▶ EXTRACT
Planeswalker Rules

Planeswalking the Walk

by Mark Rosewater

In the art of the tease, there comes a time known as the "payoff". While an audience enjoys being slowly led along, there's a point where you have to give them what they've been waiting for. Today is that day. This is that article. For many weeks (or many months depending on how you look at it), we've been teasing out information about planeswalkers. Yes, Lorwyn is bringing forth a brand new card type that will permanently become part of the game. Yes, these cards will function differently than any previous card type. Yes, they are going to feature characters that are equivalent to the role taken by people when they play Magic.

Today's column is going to answer two big questions. Number one – How does the new card type work? Number two – Why did Wizards of the Coast choose to add planewalkers to the game? Hopefully that's the payoff you all have been looking for. (Okay, I guess there's being able to actually play with them but you'll have to wait for theLorwyn prerelease for that.) For good will, before the column ends, I'm even going to give you a preview of a second planewalker card, my personal favorite of the five. But that tease has just begun so you'll have to wait a while for that payoff.

How Does The New Card Type Work?

When first started I had the chance to preview some new mechanics. Not being a real rules stickler, I kind of explained them colloquially. That didn't go over all that well. When players hear about a new mechanic (let alone a new card type) it seems they want to know exactly how it works instead of "kinda" how it works. As such, a rule was passed down from on high that said. "Don't let Rosewater explain technical rules stuff." Because of this dictum, I'm not going to answer the first question. Instead, I'm going to pass you off to someone that does the "technical rules stuff" every day - yes, my arch-nemesis and Magic's Rules Manager, Mark Gottlieb. He'll explain what exactly is going on with this new card type and then I'll be back to do what I do, explain why we do things.

Mark? Take it away.

It's about time they injected some law & order into Rosewater's articles! That's one guy who needs some Rules Management, if you know what I mean.

Before I get into the nitty-gritty details, take a deep breath. Planeswalkers are complex. They have deep rules, not all of which are intuitive, and what you need to know simply isn't printed on the cards. I've seen a couple of negative comments on the message boards about that, but it's no different than what we do for other card types. Imagine if we had to explain how the stack worked on each instant, or how attacking and blocking worked on each creature! Done with that deep breath? Then dive on in. What follows is the planeswalker section of the upcoming Lorwyn FAQ.

Planeswalker is a new card type. Planeswalkers are powerful allies you can call on to fight by your side.

▶ SOURCE EXCERPT
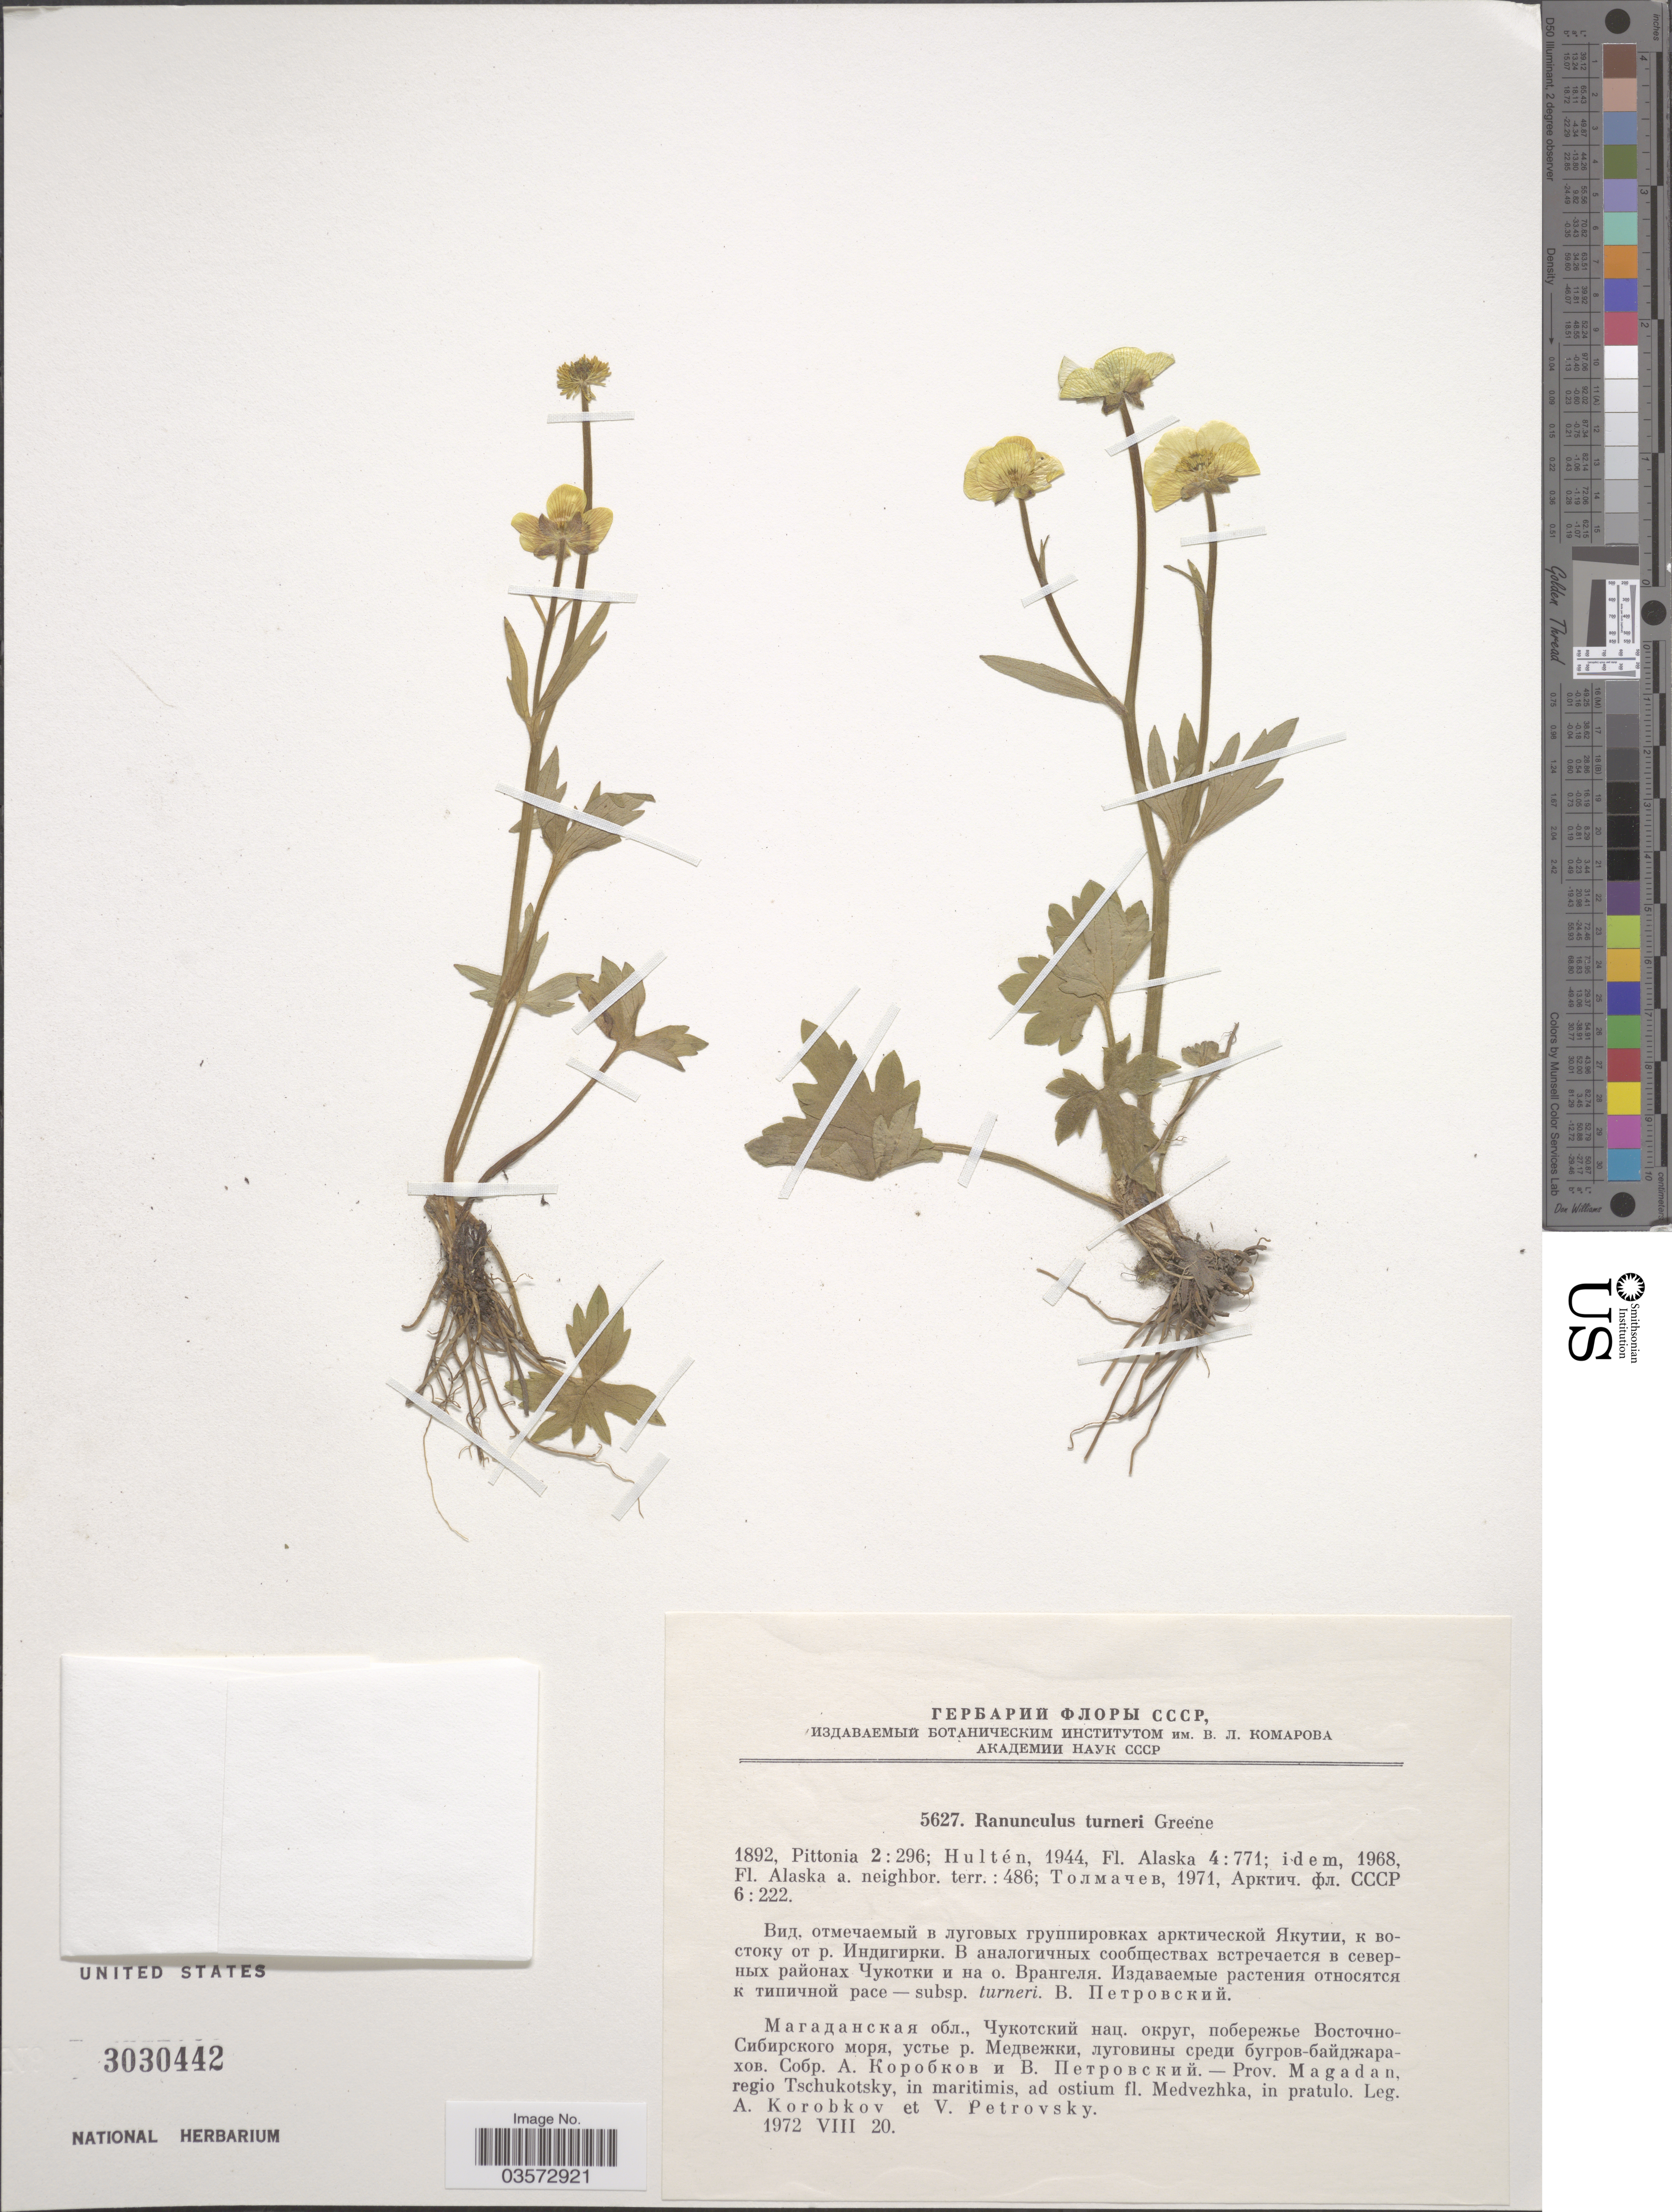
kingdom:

▶ EXERCISE REQUIREMENTS
1) Summarize the planeswalker article in two sentences.
2) Alter the planeswalker article between "Mark? Take it" and "what I mean.", inclusive, so that "Rules Enforcement" takes the place of "Rules Management".

▶ THE ANSWERS
1) Mark Rosewater announces that Lorwyn brings planeswalkers, a brand new card type that will permanently become part of the game and function differently than any previous card type, and says the column will explain how they work and why Wizards of the Coast added them. Because of a rule against his explaining technical rules, he hands the first question to Magic's Rules Manager, Mark Gottlieb, who warns that planeswalkers are complex and presents the planeswalker section of the upcoming Lorwyn FAQ.

2)
Mark? Take it away.

It's about time they injected some law & order into Rosewater's articles! That's one guy who needs some Rules Enforcement, if you know what I mean.